■ TEXT FOR ANALYSIS ■

▬▬▬

Es werden unterschiedliche Sensorkonzepte unter Nutzung aktorbasierter und algorithmischer Kompensationsverfahren für den Lichtablenkungseffekt im wärmeinduzierten inhomogenen Brechungsindexfeld erforscht.

 

Figure 1: Multicamera Fringe Projection Sensor.

To achieve an algorithmically compensated geometry measurement, a multi-camera structured light projection sensor is being developed (Fig. 1). This allows for the redundant acquisition of geometric data from overlapping measurement areas based on different triangulation angles. Here, all camera-projector combinations form so-called stereo pair measuring units, with which 3D geometric data can be acquired. By analyzing the stereo pair measurement results, which are affected to varying degrees by the light deflection effect, and based on simulations of refractive index fields, an algorithmic correction of measurement values for cylindrical components can be realized. Additionally, using the Finite Element (FE) simulation software Comsol, a numerical model was implemented that illustrates the multiphysical relationship between heat-induced density reduction of air and the resulting light deflection effect, enabling virtual triangulation measurements under optical inhomogeneity (Fig. 2).

 

Figure 2: Relationship between heat-induced air density reduction and the resultant light deflection effect.

CURRENT WORK AND OUTLOOK

For the experimental validation of the algorithmic measurement correction and to carry out shrinkage or distortion measurements directly after the forming process, a measurement chamber sensor concept is being explored. This concept, through pressure reduction, aims to enable geometry characterization of hot Tailored Forming components with negligible refractive index field influence. The vacuum approach was initially validated using refractive index measurements by means of the two-dimensional (2D) background oriented schlieren (BOS) method. Fig. 3 shows the test setup with a vacuum chamber. The refractive index field around a hot measuring rod (approximately 1000 °C) inside the chamber at ambient pressure (p=987 mbar) and at reduced chamber pressure (about 64 mbar) is shown on the right side. It is evident that a reduction in pressure significantly decreases the variation of the refractive index in air. The loading of the vacuum chamber, a red-hot measuring cylinder within the chamber, and the sensor head for carrying out geometry measurements through the chamber measuring window are shown in Fig. 4.

Figure 3: Test rig with vacuum chamber.
Figure 4: Loading the vacuum chamber and chamber measurement window.

For a comprehensive characterization of forging processes, it is also planned to couple a thermography camera with a triangulation sensor. This will enable the correlation of experimentally determined temperature and geometry data (4D model of the measurement object, Fig. 5). By comparing forming simulations and measurement data, a validation of the simulations can be achieved.

 

Figure 5: 4D model of the measurement object.

▬▬▬

■ DATASET EXTRACT ■
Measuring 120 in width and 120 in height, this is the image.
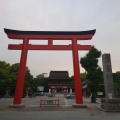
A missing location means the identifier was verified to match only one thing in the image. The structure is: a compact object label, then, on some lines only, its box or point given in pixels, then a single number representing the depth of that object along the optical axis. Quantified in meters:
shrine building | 49.38
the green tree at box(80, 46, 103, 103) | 17.31
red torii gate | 13.00
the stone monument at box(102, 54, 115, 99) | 10.83
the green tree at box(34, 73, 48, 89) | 49.83
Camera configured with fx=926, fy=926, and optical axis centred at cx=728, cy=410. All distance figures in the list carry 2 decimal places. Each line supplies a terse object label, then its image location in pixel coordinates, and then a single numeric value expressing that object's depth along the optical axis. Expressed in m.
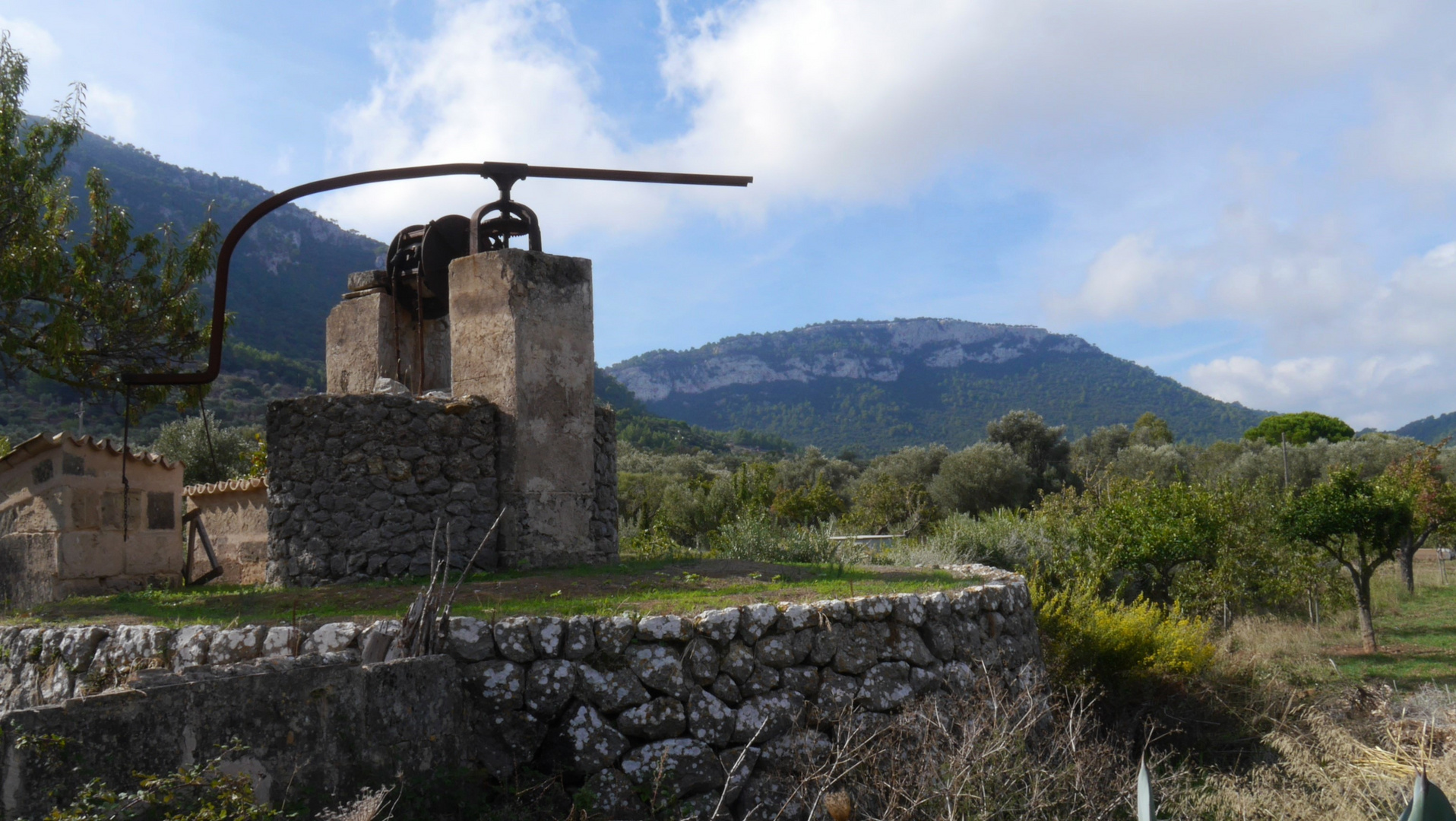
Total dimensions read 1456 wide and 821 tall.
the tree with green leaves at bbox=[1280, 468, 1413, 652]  16.25
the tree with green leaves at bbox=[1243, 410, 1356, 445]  50.88
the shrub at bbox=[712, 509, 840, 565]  12.16
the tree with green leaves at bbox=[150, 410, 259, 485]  18.70
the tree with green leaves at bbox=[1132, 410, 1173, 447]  48.75
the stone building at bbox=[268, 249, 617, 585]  8.84
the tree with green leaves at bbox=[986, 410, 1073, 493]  40.19
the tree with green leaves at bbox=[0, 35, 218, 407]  9.36
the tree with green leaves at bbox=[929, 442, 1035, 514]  35.19
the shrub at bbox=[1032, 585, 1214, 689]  9.48
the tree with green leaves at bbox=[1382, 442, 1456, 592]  21.28
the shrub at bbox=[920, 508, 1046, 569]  14.67
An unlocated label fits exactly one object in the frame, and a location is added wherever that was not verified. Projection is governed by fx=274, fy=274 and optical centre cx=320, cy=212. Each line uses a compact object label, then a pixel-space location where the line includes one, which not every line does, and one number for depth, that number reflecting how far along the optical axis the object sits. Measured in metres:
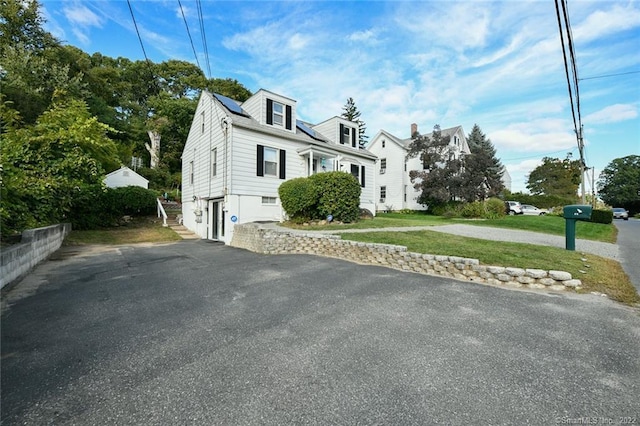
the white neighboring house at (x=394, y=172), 28.80
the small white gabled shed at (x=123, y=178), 23.03
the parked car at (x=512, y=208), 29.60
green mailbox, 7.39
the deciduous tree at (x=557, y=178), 46.88
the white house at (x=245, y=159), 12.70
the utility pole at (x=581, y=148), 12.16
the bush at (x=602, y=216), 19.61
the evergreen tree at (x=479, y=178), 21.12
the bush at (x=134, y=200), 16.30
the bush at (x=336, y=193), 12.16
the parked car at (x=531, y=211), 32.56
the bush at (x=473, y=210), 19.77
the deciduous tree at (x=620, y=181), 51.56
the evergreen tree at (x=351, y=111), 39.91
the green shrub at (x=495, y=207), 20.36
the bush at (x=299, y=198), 12.09
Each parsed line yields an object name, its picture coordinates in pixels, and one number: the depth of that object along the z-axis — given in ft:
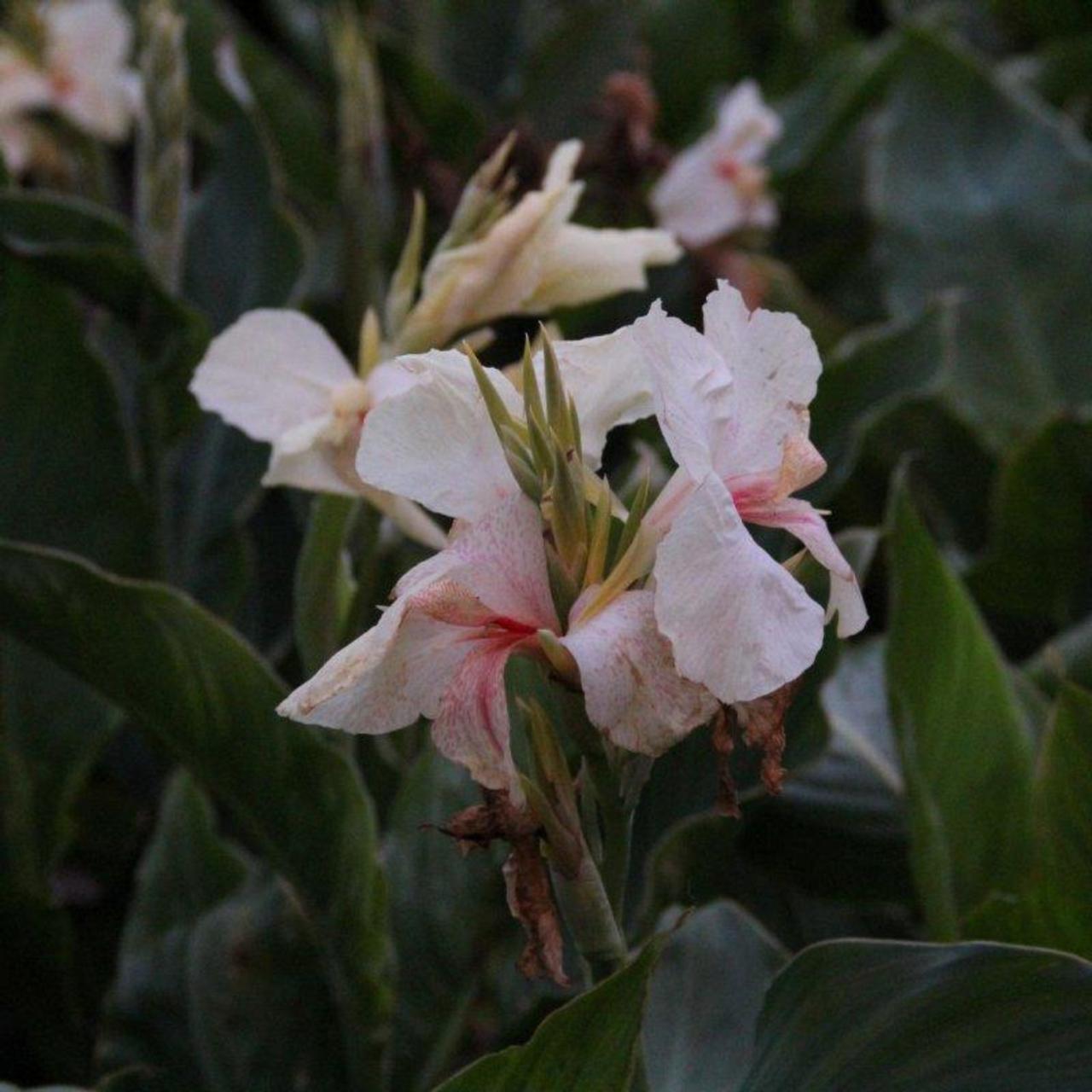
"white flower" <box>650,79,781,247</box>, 5.98
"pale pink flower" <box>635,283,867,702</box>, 4.03
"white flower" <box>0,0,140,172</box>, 5.89
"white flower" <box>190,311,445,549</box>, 4.51
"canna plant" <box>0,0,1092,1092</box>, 4.14
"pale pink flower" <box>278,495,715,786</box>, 4.06
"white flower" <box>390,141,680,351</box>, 4.56
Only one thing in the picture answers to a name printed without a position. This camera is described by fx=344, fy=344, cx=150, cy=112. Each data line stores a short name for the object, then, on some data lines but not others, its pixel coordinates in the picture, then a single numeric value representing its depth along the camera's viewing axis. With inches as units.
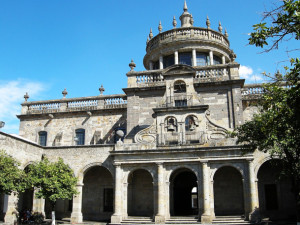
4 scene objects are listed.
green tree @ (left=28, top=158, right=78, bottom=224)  913.5
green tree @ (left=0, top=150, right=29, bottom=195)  821.2
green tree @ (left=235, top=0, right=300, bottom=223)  343.3
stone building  933.8
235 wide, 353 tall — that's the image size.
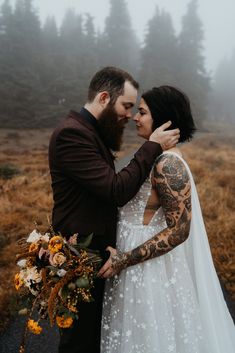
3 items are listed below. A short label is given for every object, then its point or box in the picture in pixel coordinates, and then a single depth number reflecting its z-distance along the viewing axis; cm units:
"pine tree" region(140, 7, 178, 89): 3772
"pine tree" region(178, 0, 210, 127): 3848
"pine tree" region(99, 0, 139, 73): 4315
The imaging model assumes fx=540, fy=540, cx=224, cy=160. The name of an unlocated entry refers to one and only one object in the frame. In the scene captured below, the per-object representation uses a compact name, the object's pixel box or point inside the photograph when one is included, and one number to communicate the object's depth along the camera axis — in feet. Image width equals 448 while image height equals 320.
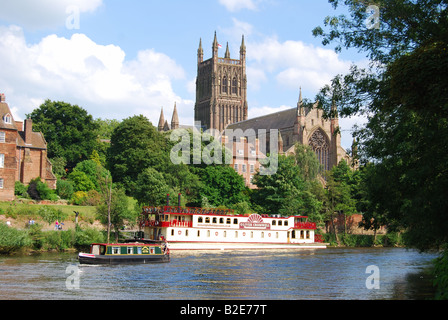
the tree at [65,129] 263.70
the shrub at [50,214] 161.99
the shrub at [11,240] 134.21
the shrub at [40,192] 194.49
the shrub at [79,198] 199.00
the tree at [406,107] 64.49
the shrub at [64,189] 208.12
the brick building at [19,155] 185.37
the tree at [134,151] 237.66
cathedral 401.49
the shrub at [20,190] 193.92
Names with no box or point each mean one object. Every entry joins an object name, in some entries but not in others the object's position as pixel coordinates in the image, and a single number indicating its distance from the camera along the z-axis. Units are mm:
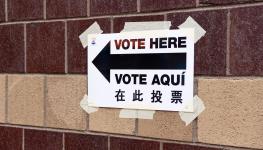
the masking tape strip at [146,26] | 1959
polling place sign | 1909
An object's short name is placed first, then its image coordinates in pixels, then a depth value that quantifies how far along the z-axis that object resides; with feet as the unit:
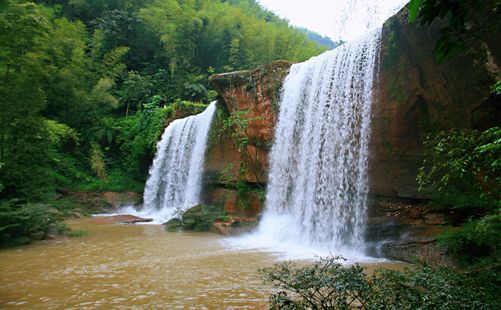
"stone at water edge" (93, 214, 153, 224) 43.62
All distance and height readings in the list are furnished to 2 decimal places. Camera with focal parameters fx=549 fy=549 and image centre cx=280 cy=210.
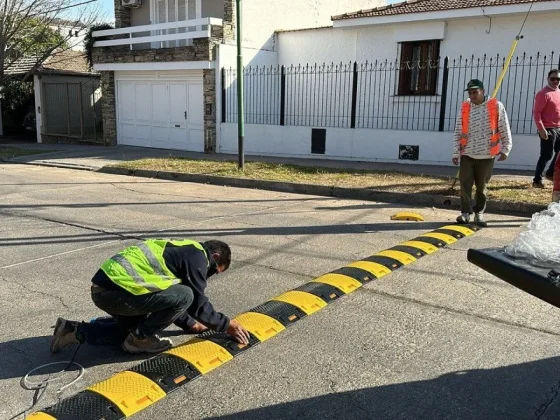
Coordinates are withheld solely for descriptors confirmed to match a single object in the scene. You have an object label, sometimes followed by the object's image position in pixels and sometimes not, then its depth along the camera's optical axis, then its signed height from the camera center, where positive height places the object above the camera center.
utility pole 11.88 +0.38
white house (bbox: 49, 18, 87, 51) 23.80 +3.78
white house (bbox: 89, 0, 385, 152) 17.31 +1.75
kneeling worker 3.43 -1.13
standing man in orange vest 7.12 -0.34
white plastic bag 2.64 -0.63
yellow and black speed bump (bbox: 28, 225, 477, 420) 3.05 -1.60
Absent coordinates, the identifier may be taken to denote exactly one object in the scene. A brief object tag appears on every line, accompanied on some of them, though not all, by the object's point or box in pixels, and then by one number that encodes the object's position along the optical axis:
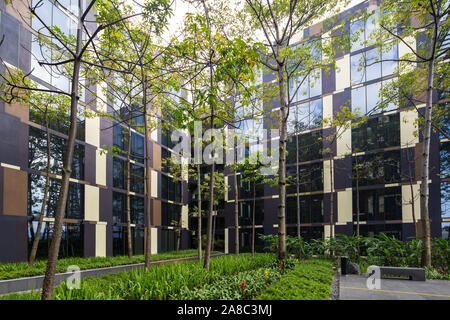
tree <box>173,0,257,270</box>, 6.81
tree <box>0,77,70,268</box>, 13.96
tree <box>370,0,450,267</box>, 11.87
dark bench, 10.95
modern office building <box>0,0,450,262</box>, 17.17
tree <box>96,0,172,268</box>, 6.59
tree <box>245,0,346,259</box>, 11.32
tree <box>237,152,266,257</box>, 18.01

▬▬▬

Summarize the text on measuring hot forged components in two sentences. The records are separate material and have no connection to the text.

■ TASK ANSWER ■
A multi-camera structured light projection sensor is being developed whose stereo pairs acquire redundant geometry data, so that measurements of cylindrical components affected by heat-induced light deflection can be corrected algorithmically, supported by a numerical model built in Comsol. A vacuum measurement chamber is also being explored to measure hot Tailored Forming components with negligible refractive index influence, and coupling a thermography camera with a triangulation sensor is planned in order to correlate temperature and geometry data.